The City of Wayne is placing two ballot proposals before the City’s electors that would give the option of creating a police and fire retirement system pursuant to Public Act 345 of 1937.
Why is the city asking
for this millage?
At the peak of the 2008 national recession, city employees were offered a higher pension if they retired early. Due to the influx of new retirees into the system, long-term investment returns being less than anticipated, extended life expectancies, and other reasons, the unfunded pension obligation has risen significantly in the last 14 years. For example, the annual required contribution to the Municipal Employees’ Retirement System (MERS), rose from $1.8 million in 2010 to $7.8 million in 2022 (see graph below). During this same time, the city lost nearly 45% of its tax base and has not fully recovered since. Primarily due to these reasons, rising pension costs, reduction to property taxes, and the state withholding billions of dollars in revenue sharing that rightly belongs to the cities, the city has found itself in a position that it cannot afford to pay 100 percent of the required pension contribution. In Michigan, making the required pension contribution is not a choice, but an obligation mandated by state law. The city has continued to do everything possible to avoid this millage. Properties have been sold, staffing is still at a minimum, the employees took concessions in their contracts, retiree healthcare has been reduced to a monthly stipend, and the city has reduced spending across the board significantly. Despite these efforts and sacrifices, there is no other option to avoid the current situation. In 2020, the MERS System sued the City of Wayne for not meeting the pension obligation due to budget constraints which equated to a 13.1399 mill levy on the winter taxes. It is the city’s hope that another judgement levy will not be necessary in the future if the PA345 proposals are approved by the electors.
What is Public Act 345?
AN ACT to provide for the establishment, maintenance, and administration of a system of pensions and retirements for the benefit of the personnel of fire and police departments employed by cities, villages, or municipalities having full paid members in the departments.
What is being proposed
to the city’s electors?
The two proposals will be on the Tuesday, November 8, 2022, General Election ballot, and will propose the following amendments to sections 19.1 and 19.3 of Chapter 19 of the Wayne City Charter:
Proposal NO. 1
Shall Chapter 19 of the Charter of the City of Wayne be amended so that police officers and firefighters are excluded from the retirement system established by the City Charter, effective with the 2023-2024 fiscal year, and instead become members of a separate retirement system under 1937 PA 345, as amended, and that accumulated contributions to the current employee’s retirement system made by or on behalf of such officers be transferred to the Act 345 retirement system? This charter amendment shall not be effective unless the electors approve the establishment of a separate retirement system under said Act 345.
Proposal NO. 2
Shall the City of Wayne, Wayne County, Michigan, be authorized to establish a separate retirement system pursuant to Act 345 of 1937, as amended, for the benefit of police officers and firefighters employed by the City, create a board of trustees to manage and operate the system, and be authorized to levy a new tax annually in an amount sufficient to fund the system in an actuarially sound manner, but not to exceed 8.00 mills in any year on each dollar ($8.00 per $1,000) of taxable value of all property in the City, for a period of 5 years, all contingent upon the approval by the electors of a City Charter amendment authorizing the transfer of police officer and firefighter members from the current employee’s retirement system to the new system created under Act 345? It is expected that approximately 8 mills will be levied in 2023 and will raise the sum of approximately $3,266,160.00.

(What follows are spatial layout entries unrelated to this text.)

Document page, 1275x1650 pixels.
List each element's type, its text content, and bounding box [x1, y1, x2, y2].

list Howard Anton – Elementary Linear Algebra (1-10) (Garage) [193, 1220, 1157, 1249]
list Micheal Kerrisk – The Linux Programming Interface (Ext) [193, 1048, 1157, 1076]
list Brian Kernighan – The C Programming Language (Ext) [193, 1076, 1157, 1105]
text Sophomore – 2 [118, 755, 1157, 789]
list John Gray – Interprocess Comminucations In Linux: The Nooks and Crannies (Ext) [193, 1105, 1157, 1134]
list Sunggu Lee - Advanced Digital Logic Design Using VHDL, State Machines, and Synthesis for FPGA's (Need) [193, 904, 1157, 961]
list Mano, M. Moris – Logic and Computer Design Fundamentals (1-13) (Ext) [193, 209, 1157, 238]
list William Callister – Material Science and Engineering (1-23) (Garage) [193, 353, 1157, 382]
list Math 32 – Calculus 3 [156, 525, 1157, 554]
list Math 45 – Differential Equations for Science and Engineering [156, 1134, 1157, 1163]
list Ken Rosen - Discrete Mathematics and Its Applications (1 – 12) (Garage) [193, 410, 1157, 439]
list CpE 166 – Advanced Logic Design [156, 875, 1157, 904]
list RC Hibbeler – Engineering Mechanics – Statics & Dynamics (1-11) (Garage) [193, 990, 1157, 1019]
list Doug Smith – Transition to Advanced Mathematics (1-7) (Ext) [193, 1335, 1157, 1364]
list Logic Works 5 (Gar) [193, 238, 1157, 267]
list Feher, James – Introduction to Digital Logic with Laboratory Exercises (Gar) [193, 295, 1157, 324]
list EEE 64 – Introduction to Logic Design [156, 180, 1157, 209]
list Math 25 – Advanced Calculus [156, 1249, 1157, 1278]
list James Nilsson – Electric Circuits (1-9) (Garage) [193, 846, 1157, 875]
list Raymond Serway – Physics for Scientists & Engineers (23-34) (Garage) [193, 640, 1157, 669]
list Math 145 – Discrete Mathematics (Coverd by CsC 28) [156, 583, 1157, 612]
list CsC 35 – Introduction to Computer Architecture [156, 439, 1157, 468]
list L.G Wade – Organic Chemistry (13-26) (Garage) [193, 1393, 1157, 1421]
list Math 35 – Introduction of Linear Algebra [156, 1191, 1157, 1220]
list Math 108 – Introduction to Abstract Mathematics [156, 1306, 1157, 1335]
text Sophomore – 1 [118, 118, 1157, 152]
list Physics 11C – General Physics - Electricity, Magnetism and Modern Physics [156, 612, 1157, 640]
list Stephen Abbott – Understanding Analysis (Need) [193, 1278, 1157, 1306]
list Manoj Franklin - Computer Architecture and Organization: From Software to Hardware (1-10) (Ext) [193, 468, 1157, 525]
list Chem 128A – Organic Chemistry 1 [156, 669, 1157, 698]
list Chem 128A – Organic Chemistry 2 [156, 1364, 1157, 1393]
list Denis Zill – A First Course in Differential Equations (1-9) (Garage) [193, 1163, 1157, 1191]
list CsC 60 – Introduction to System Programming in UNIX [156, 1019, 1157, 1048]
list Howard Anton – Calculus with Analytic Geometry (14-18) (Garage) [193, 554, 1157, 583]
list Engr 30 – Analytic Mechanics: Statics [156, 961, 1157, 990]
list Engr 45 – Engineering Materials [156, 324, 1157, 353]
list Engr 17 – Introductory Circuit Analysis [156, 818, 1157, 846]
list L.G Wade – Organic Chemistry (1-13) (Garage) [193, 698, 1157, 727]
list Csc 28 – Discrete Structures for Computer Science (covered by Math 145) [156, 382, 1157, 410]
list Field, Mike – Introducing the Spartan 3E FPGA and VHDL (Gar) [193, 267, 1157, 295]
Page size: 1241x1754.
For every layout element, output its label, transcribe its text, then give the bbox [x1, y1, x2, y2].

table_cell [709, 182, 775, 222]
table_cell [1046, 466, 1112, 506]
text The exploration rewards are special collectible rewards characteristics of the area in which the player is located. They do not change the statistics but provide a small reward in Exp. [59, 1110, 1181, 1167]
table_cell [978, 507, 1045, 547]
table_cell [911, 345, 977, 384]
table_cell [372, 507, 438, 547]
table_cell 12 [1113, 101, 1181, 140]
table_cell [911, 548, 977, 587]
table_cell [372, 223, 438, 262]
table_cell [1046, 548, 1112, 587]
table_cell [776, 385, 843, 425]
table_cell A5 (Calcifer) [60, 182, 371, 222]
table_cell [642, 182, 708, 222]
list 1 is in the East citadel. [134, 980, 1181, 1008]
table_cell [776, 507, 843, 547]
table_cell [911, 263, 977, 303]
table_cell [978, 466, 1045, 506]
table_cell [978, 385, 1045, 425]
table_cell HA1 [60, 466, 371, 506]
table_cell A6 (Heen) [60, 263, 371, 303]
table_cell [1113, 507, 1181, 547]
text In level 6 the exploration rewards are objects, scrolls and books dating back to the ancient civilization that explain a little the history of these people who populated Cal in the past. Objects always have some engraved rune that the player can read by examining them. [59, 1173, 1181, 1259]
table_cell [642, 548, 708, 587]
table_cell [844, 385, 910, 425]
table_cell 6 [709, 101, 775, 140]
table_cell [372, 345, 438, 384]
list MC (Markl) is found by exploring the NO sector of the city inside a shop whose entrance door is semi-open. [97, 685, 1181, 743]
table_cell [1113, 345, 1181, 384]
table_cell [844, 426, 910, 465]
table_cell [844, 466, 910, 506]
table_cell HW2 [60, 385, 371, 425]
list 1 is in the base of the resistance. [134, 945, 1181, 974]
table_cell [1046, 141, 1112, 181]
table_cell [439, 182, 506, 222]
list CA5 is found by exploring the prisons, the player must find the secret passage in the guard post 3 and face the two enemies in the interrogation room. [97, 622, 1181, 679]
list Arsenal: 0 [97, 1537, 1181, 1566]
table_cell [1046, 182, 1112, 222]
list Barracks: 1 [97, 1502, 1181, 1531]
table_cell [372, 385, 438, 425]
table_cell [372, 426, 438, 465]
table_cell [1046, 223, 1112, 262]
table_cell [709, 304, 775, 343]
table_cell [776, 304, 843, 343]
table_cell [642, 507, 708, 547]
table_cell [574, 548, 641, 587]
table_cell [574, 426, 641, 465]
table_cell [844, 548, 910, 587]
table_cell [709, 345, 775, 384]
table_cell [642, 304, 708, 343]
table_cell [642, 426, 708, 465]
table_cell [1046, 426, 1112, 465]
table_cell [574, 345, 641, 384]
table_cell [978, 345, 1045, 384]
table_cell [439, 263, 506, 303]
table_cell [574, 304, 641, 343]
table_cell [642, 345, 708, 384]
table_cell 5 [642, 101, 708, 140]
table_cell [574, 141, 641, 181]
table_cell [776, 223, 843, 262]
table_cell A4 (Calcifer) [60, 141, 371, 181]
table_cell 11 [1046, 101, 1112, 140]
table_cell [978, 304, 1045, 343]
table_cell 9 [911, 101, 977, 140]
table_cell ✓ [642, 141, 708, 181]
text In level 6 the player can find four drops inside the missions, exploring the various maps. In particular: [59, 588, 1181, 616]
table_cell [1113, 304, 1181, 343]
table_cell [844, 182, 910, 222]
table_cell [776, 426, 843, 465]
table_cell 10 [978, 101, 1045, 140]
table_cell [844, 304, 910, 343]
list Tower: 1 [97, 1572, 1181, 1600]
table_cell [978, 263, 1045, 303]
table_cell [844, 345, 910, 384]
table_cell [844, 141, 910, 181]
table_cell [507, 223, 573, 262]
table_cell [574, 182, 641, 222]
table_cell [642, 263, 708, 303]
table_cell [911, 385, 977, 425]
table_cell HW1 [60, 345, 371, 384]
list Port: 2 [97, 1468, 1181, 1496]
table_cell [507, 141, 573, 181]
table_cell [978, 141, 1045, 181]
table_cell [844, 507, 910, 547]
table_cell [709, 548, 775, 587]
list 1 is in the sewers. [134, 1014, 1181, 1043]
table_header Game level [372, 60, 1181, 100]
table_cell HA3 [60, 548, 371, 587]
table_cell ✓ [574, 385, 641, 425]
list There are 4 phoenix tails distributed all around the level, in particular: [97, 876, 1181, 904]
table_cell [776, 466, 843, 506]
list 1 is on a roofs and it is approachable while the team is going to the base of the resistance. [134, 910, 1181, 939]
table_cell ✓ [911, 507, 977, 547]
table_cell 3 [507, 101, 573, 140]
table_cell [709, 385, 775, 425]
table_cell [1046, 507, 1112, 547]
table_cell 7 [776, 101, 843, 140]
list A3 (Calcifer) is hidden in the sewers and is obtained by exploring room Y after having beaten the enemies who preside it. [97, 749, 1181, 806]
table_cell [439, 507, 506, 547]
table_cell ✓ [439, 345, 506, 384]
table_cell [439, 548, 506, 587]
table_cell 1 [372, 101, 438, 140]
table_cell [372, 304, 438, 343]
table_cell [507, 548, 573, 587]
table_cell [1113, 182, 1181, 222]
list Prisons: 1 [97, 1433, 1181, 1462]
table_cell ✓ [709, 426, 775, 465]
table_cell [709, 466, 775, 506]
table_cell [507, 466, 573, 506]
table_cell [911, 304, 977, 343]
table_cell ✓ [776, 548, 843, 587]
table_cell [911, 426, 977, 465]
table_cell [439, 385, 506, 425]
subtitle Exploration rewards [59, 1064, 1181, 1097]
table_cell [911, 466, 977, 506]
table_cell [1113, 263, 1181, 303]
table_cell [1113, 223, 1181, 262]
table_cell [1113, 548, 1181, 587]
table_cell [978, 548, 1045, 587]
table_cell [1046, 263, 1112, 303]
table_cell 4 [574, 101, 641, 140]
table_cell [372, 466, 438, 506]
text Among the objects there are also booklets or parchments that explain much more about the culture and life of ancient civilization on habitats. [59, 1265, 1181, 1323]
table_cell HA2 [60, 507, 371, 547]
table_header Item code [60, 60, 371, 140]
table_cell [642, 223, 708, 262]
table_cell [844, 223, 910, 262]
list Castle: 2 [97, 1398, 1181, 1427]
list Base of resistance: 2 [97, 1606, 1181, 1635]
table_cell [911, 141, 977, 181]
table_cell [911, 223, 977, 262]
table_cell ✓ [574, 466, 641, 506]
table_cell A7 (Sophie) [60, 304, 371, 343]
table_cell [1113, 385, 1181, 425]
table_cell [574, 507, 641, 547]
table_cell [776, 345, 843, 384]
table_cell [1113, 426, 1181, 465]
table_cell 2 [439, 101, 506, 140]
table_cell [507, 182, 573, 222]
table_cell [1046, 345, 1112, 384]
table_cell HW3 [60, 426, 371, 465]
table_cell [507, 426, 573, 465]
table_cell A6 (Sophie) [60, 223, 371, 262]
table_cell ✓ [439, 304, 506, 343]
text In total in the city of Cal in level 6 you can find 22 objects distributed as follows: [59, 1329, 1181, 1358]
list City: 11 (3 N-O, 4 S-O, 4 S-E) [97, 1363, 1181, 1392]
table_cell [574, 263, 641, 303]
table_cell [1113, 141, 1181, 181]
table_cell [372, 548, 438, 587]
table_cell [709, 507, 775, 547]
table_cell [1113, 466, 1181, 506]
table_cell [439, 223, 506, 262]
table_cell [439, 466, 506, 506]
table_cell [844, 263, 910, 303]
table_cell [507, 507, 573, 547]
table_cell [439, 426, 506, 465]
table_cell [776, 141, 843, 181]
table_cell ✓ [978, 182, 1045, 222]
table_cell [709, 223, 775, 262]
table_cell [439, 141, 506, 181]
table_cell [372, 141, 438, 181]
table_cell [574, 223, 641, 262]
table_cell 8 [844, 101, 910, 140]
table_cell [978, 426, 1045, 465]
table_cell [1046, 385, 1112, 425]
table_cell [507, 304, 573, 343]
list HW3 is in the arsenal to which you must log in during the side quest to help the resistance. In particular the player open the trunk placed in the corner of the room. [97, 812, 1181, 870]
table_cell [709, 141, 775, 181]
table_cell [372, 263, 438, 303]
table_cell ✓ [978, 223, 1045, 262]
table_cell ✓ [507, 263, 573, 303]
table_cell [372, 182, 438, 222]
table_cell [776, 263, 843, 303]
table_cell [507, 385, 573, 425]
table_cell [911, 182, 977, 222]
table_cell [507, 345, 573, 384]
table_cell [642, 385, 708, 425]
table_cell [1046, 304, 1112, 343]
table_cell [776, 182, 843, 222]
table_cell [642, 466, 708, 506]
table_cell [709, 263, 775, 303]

(The Public Act 345 Board membership is governed by MCL 38.551 and consists of: (1) Treasurer; (1) Fire Department Member; (1) Police Department Member; (2) Additional members appointed by the legislative body or another person or body authorized by the city charter to appoint administrative officials in any city affected by the provisions of the act.)
To go into effect, both proposals must pass.
If both proposals pass, the City Council has the ability annually, to determine how many mills (up to 8) will be needed to ensure that the pension payment obligations are met for police and fire. That means, the City Council can make the determination to collect anywhere from 0-8 mills, depending on whether there is a gap in funding. This option will be available to the City Council for a period of 5 years beginning in 2024. The millage would be collected on the winter 2023 taxes. Any millage funding that is collected can only be used for police and fire pension payments and cannot be used in any other manner.